Google: We 'didn't fall for' Microsoft's patent trap

According to David Drummond, Senior Vice President and Chief Legal Officer for Google, 'if you think about it, it's obvious why we turned down Microsoft's offer'.

Google has clarified why it didn't enter into a joint patent deal with Microsoft, claiming that it 'didn't fall for' a patent trap that Microsoft had created for it.

David Drummond, Senior Vice President and Chief Legal Officer for Google updated an earlier blog post to add some detail. In this update Drummond says that Microsoft is trying to 'divert attention' from the bigger issue with the assertion that Microsoft had asked Google if it wanted to enter a joint big for the Novell patent acquisition deal.

So why did Google turn down the offer? According to Drummond 'if you think about it, it's obvious why [Google] turned down Microsoft's offer' ...

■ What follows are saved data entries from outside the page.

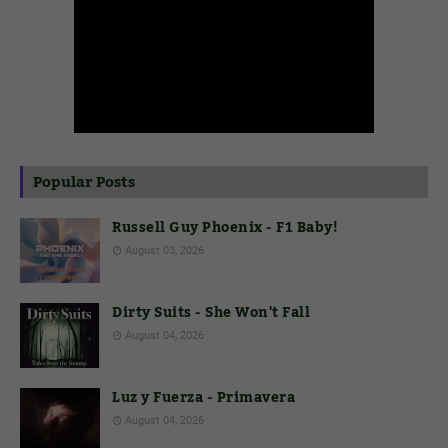
Popular Posts
Russell Guy Phoenix - F1 Baby!
August 03, 2026
Dirty Suits - She Won't Fall
August 04, 2026
Luz y Fuerza - Primavera
August 04, 2026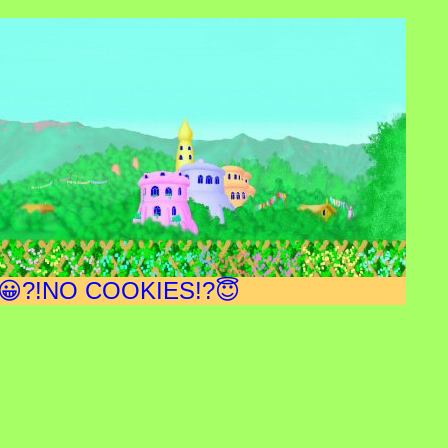
😀?!NO COOKIES!?😇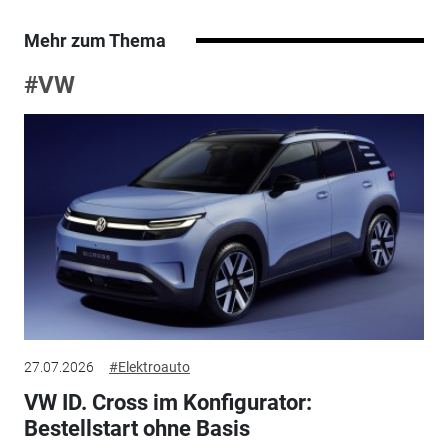
Mehr zum Thema
#VW
27.07.2026
#Elektroauto
VW ID. Cross im Konfigurator:
Bestellstart ohne Basis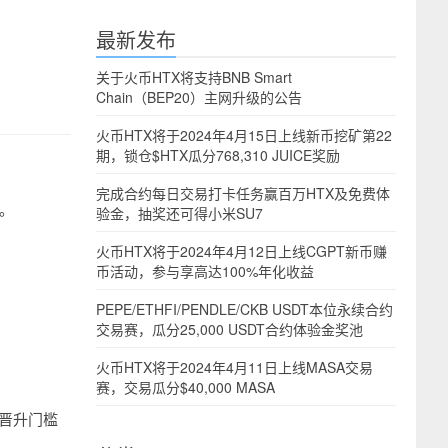
最新发布
关于火币HTX将支持BNB Smart
Chain（BEP20）主网升级的公告
火币HTX将于2024年4月15日上线新币挖矿第22
期，锁仓$HTX瓜分768,310 JUICE奖励
完成合约每日交易打卡任务赢百万HTX及免费体
率。
验金，抽奖还可得小米SU7
火币HTX将于2024年4月12日上线CGPT新币赚
币活动，参与享高达100%年化收益
PEPE/ETHFI/PENDLE/CKB USDT本位永续合约
交易赛，瓜分25,000 USDT合约体验金奖池
火币HTX将于2024年4月11日上线MASA交易
赛，交易瓜分$40,000 MASA
的晋升门槛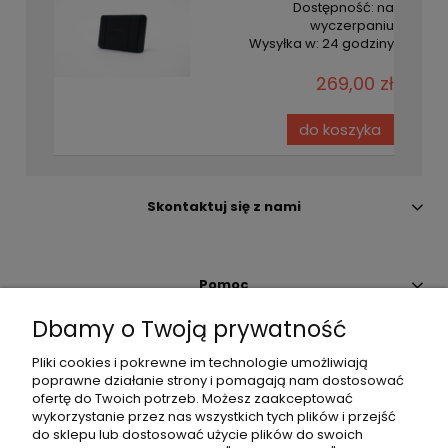
Dostępność:
na
wyczerpaniu
Wysyłka w:
24 godziny
269,00 zł
do koszyka
Skontaktuj się z nami
Pomoc
Dbamy o Twoją prywatność
Moje konto
Pliki cookies i pokrewne im technologie umożliwiają
poprawne działanie strony i pomagają nam dostosować
ofertę do Twoich potrzeb. Możesz zaakceptować
Płatności i dostawa
wykorzystanie przez nas wszystkich tych plików i przejść
do sklepu lub dostosować użycie plików do swoich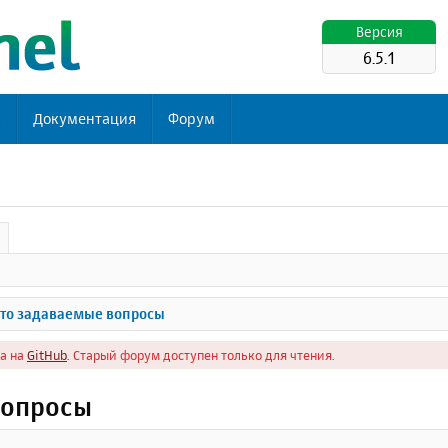
Версия
6.5.1
ь
Документация
Форум
то задаваемые вопросы
а на
GitHub
. Старый форум доступен только для чтения.
вопросы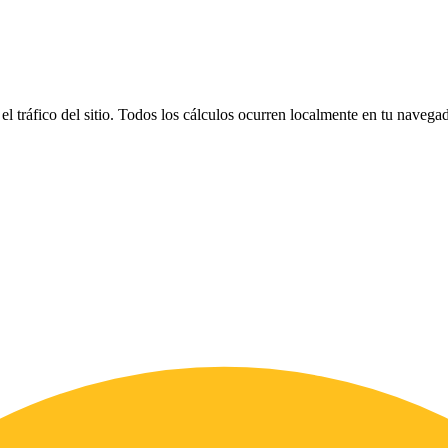
el tráfico del sitio. Todos los cálculos ocurren localmente en tu naveg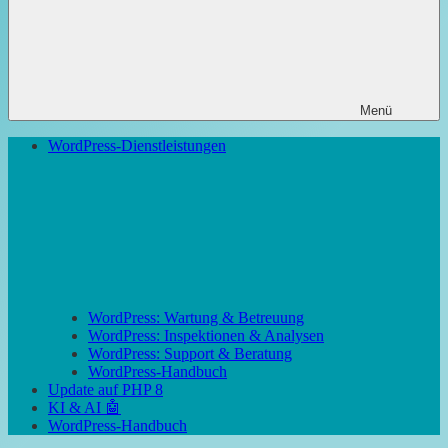
Menü
WordPress-Dienstleistungen
WordPress: Wartung & Betreuung
WordPress: Inspektionen & Analysen
WordPress: Support & Beratung
WordPress-Handbuch
Update auf PHP 8
KI & AI 🤖
WordPress-Handbuch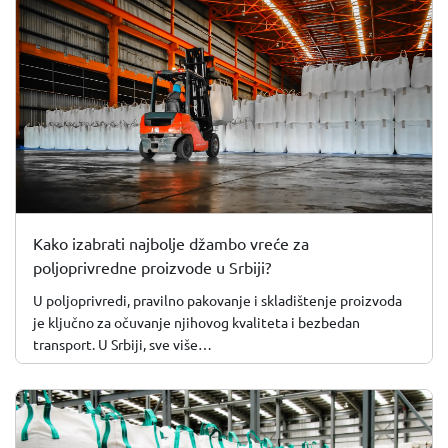
Kako izabrati najbolje džambo vreće za
poljoprivredne proizvode u Srbiji?
U poljoprivredi, pravilno pakovanje i skladištenje proizvoda
je ključno za očuvanje njihovog kvaliteta i bezbedan
transport. U Srbiji, sve više…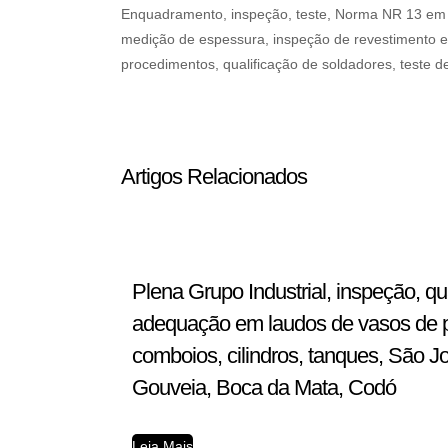
Enquadramento, inspeção, teste, Norma NR 13 em va
medição de espessura, inspeção de revestimento e 
procedimentos, qualificação de soldadores, teste d
Artigos Relacionados
Plena Grupo Industrial, inspeção, q
adequação em laudos de vasos de pre
comboios, cilindros, tanques, São J
Gouveia, Boca da Mata, Codó
Leia Mais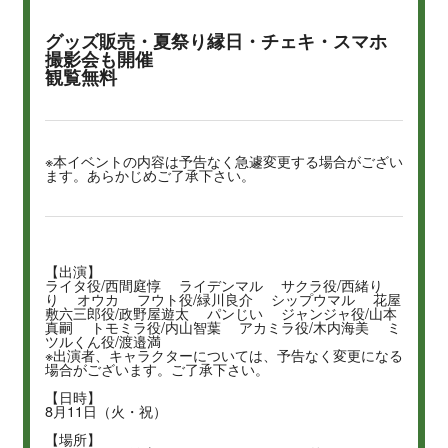
グッズ販売・夏祭り縁日・チェキ・スマホ
撮影会も開催
観覧無料
※本イベントの内容は予告なく急遽変更する場合がござい
ます。あらかじめご了承下さい。
【出演】
ライタ役/西間庭惇 ライデンマル サクラ役/西緒り
り オウカ フウト役/緑川良介 シップウマル 花屋
敷六三郎役/政野屋遊太 パンじい ジャンジャ役/山本
真嗣 トモミラ役/内山智葉 アカミラ役/木内海美 ミ
ツルくん役/渡邉満
※出演者、キャラクターについては、予告なく変更になる
場合がございます。ご了承下さい。
【日時】
8月11日（火・祝）
【場所】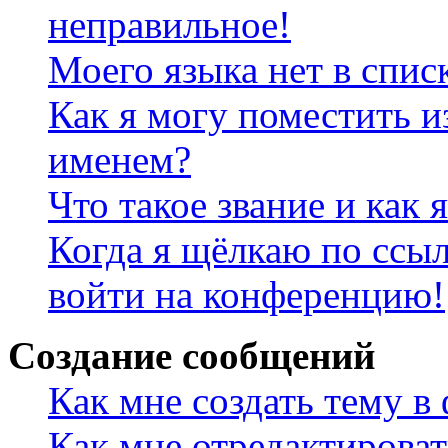
неправильное!
Моего языка нет в спис
Как я могу поместить и
именем?
Что такое звание и как 
Когда я щёлкаю по ссыл
войти на конференцию!
Создание сообщений
Как мне создать тему в
Как мне отредактирова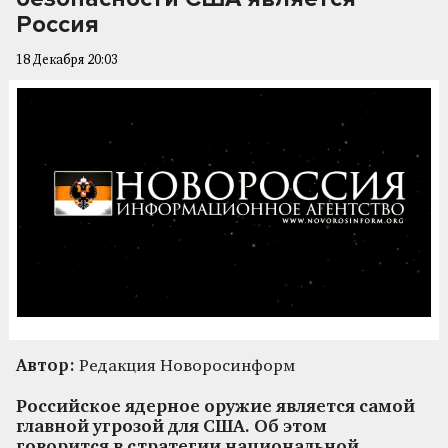
Россия
18 Декабря 20:03
Автор:
Редакция Новоросинформ
Российское ядерное оружие является самой
главной угрозой для США. Об этом
говорится в стратегии национальной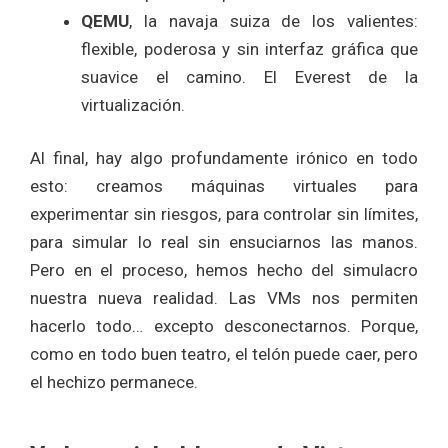
QEMU
, la navaja suiza de los valientes:
flexible, poderosa y sin interfaz gráfica que
suavice el camino. El Everest de la
virtualización.
Al final, hay algo profundamente irónico en todo
esto: creamos máquinas virtuales para
experimentar sin riesgos, para controlar sin límites,
para simular lo real sin ensuciarnos las manos.
Pero en el proceso, hemos hecho del simulacro
nuestra nueva realidad. Las VMs nos permiten
hacerlo todo… excepto desconectarnos. Porque,
como en todo buen teatro, el telón puede caer, pero
el hechizo permanece.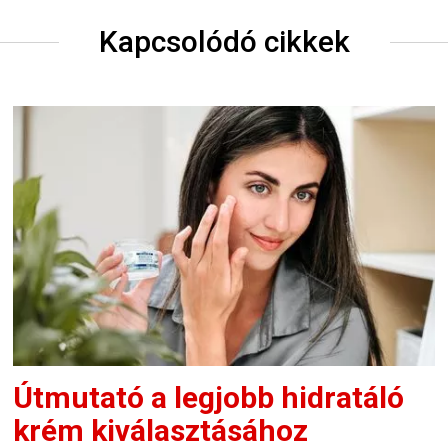
Kapcsolódó cikkek
Útmutató a legjobb hidratáló
krém kiválasztásához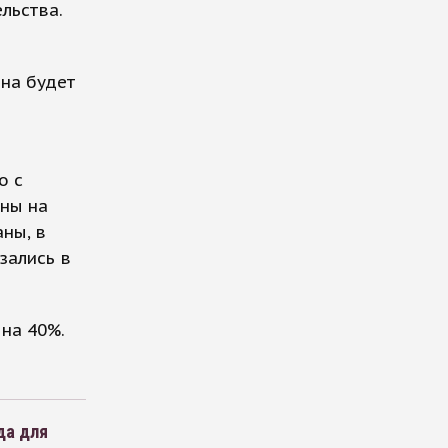
льства.
она будет
о с
ены на
ны, в
зались в
 на 40%.
да для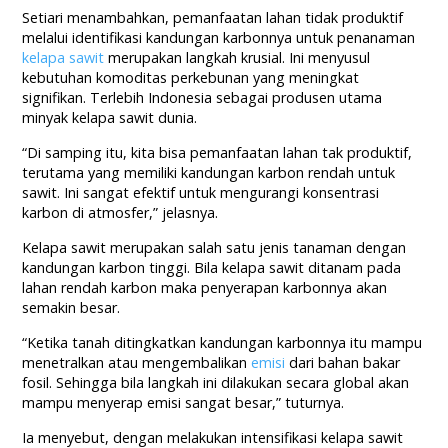
Setiari menambahkan, pemanfaatan lahan tidak produktif
melalui identifikasi kandungan karbonnya untuk penanaman
kelapa sawit
merupakan langkah krusial. Ini menyusul
kebutuhan komoditas perkebunan yang meningkat
signifikan. Terlebih Indonesia sebagai produsen utama
minyak kelapa sawit dunia.
“Di samping itu, kita bisa pemanfaatan lahan tak produktif,
terutama yang memiliki kandungan karbon rendah untuk
sawit. Ini sangat efektif untuk mengurangi konsentrasi
karbon di atmosfer,” jelasnya.
Kelapa sawit merupakan salah satu jenis tanaman dengan
kandungan karbon tinggi. Bila kelapa sawit ditanam pada
lahan rendah karbon maka penyerapan karbonnya akan
semakin besar.
“Ketika tanah ditingkatkan kandungan karbonnya itu mampu
menetralkan atau mengembalikan
emisi
dari bahan bakar
fosil. Sehingga bila langkah ini dilakukan secara global akan
mampu menyerap emisi sangat besar,” tuturnya.
Ia menyebut, dengan melakukan intensifikasi kelapa sawit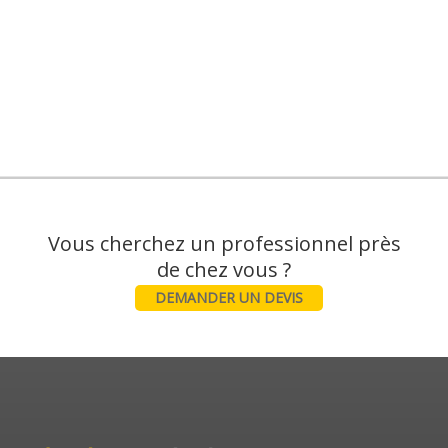
Vous cherchez un professionnel près
DEMANDER UN DEVIS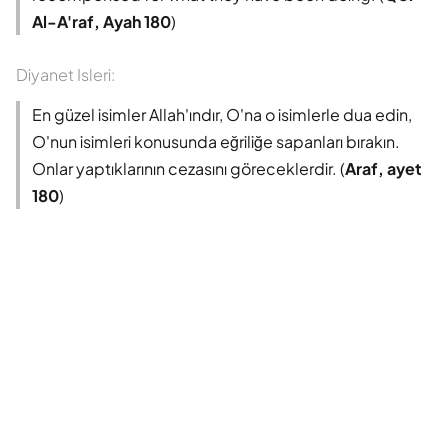
Al-A'raf, Ayah 180
)
Diyanet Isleri:
En güzel isimler Allah'ındır, O'na o isimlerle dua edin,
O'nun isimleri konusunda eğriliğe sapanları bırakın.
Onlar yaptıklarının cezasını göreceklerdir. (
Araf, ayet
180
)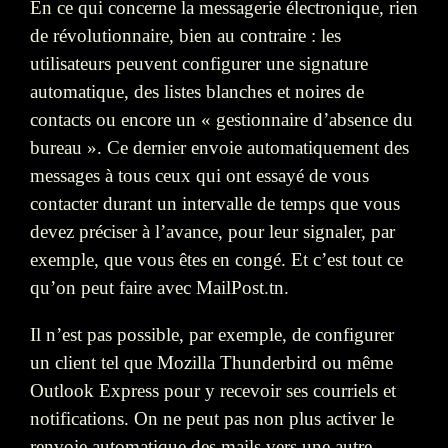
En ce qui concerne la messagerie électronique, rien
de révolutionnaire, bien au contraire : les
utilisateurs peuvent configurer une signature
automatique, des listes blanches et noires de
contacts ou encore un « gestionnaire d’absence du
bureau ». Ce dernier envoie automatiquement des
messages à tous ceux qui ont essayé de vous
contacter durant un intervalle de temps que vous
devez préciser à l’avance, pour leur signaler, par
exemple, que vous êtes en congé. Et c’est tout ce
qu’on peut faire avec MailPost.tn.
Il n’est pas possible, par exemple, de configurer
un client tel que Mozilla Thunderbird ou même
Outlook Express pour y recevoir ses courriels et
notifications. On ne peut pas non plus activer le
renvoie automatique des mails vers une autre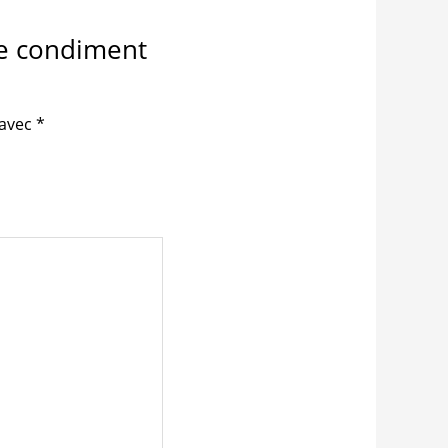
ble condiment
 avec
*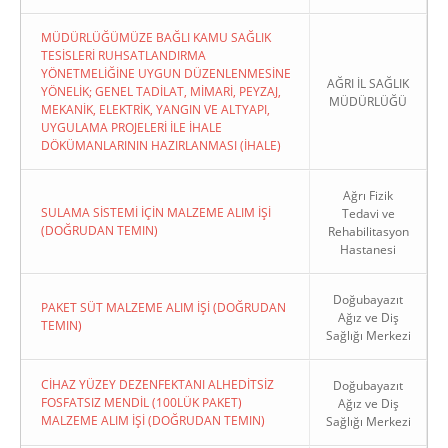
MÜDÜRLÜĞÜMÜZE BAĞLI KAMU SAĞLIK
TESİSLERİ RUHSATLANDIRMA
YÖNETMELİĞİNE UYGUN DÜZENLENMESİNE
AĞRI İL SAĞLIK
YÖNELİK; GENEL TADİLAT, MİMARİ, PEYZAJ,
MÜDÜRLÜĞÜ
MEKANİK, ELEKTRİK, YANGIN VE ALTYAPI,
UYGULAMA PROJELERİ İLE İHALE
DÖKÜMANLARININ HAZIRLANMASI (İHALE)
Ağrı Fizik
SULAMA SİSTEMİ İÇİN MALZEME ALIM İŞİ
Tedavi ve
(DOĞRUDAN TEMIN)
Rehabilitasyon
Hastanesi
Doğubayazıt
PAKET SÜT MALZEME ALIM İŞİ (DOĞRUDAN
Ağız ve Diş
TEMIN)
Sağlığı Merkezi
CİHAZ YÜZEY DEZENFEKTANI ALHEDİTSİZ
Doğubayazıt
FOSFATSIZ MENDİL (100LÜK PAKET)
Ağız ve Diş
MALZEME ALIM İŞİ (DOĞRUDAN TEMIN)
Sağlığı Merkezi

'Microsoft's objective has been to keep from Google and Android device-makers any patents that might be used to defend against their attacks. A joint acquisition of the Novell patents that gave all parties a license would have eliminated any protection these patents could offer to Android against attacks from Microsoft and its bidding partners. Making sure that we would be unable to assert these patents to defend Android - and having us pay for the privilege - must have seemed like an ingenious strategy to them. We didn't fall for it.'

I must admit that I've lost the point that Google is trying to make here. To me it's coming across like 'patents are bad when they're used against us, except when they're our patents and we can use them to defend our IP.'

What do you think? Are you a Google supporter, or a Microsoft supporter?